Components are identified by a component id which is in fact a UUID:

/// Represents a Golem component
record component-id {
    uuid: uuid,
}
 
/// UUID
record uuid {
  high-bits: u64,
  low-bits: u64
}

Component versions are unsigned integers:

/// Represents a Golem component's version
type component-version = u64;

Promises

Types

A promise is identified by a promise-id type consisting of the owner worker's identifier and a number that points to the create promise function in the worker's history:

/// A promise ID is a value that can be passed to an external Golem API to complete that promise
/// from an arbitrary external source, while Golem workers can await for this completion.
record promise-id {
    worker-id: worker-id,
    oplog-idx: oplog-index,
}

Functions

The following functions define the promise API:

Function nameDefinitionDescription
create-promisefunc() -> promise-idCreates a new promise and returns its ID
await-promisefunc(promise-id) -> list<u8>Suspends execution until the given promise gets completed, and returns the payload passed to the promise completion.
complete-promisefunc(promise-id, list<u8>)Completes the given promise with the given payload.

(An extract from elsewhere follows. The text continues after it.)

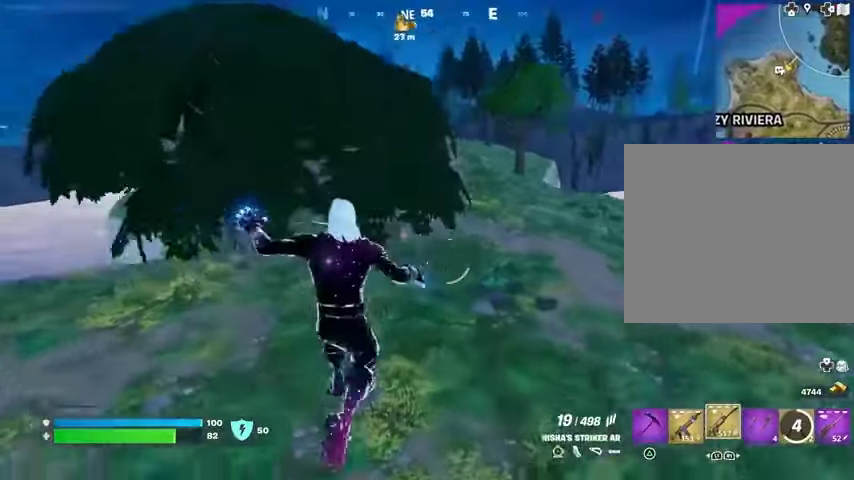
{"buttons": ["L2"], "left_stick": "up-left", "right_stick": "center", "events": [[433, "left_stick", "up-left"], [433, "right_stick", "up-left"], [500, "L2", "down"], [500, "right_stick", "center"]]}
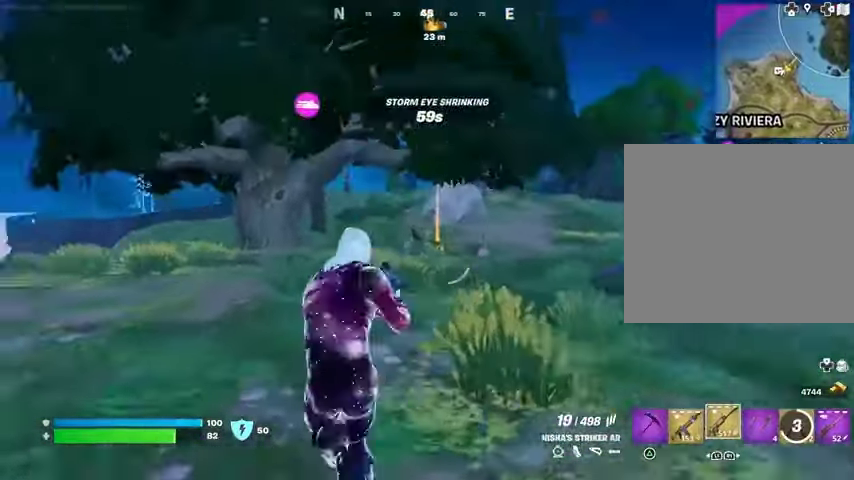
{"buttons": ["L2", "R2"], "left_stick": "up-right", "right_stick": "down-right", "events": [[33, "left_stick", "up"], [333, "right_stick", "up"], [367, "R2", "down"], [400, "R3", "down"], [433, "right_stick", "down-right"], [500, "R3", "up"], [500, "left_stick", "up-right"]]}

Returns true if the promise was completed, false if the promise was already completed. The payload is passed to the worker that is awaiting the promise.
delete-promisefunc(promise-id) -> ()Deletes the given promise.

Worker metadata

Types

Worker metadata is described by the following WIT types:

record worker-metadata {
    worker-id: worker-id,
    args: list<string>,
    env: list<tuple<string, string>>,
    status: worker-status,
    component-version: u64,
    retry-count: u64
}
 
enum worker-status {
    /// The worker is running an invoked function
    running,
    /// The worker is ready to run an invoked function
    idle,
    /// An invocation is active but waiting for something (sleeping, waiting for a promise)
    suspended,
    /// The last invocation was interrupted but will be resumed
    interrupted,
    /// The last invocation failed and a retry was scheduled
    retrying,
    /// The last invocation failed and the worker can no longer be used
    failed,
    /// The worker exited after a successful invocation and can no longer be invoked
    exited,
}

Functions

The following functions define the worker metadata API:

Function nameDefinitionDescription
get-worker-metadatafunc(worker-id) -> option<worker-metadata>Returns the metadata of a worker
get-self-metadatafunc() -> worker-metadataReturns the metadata of the worker that calls this function

Worker enumeration

The worker enumeration API allows listing all the workers belonging to a specific component. This is a slow operation and should be used for maintenance tasks and not for the core business logic.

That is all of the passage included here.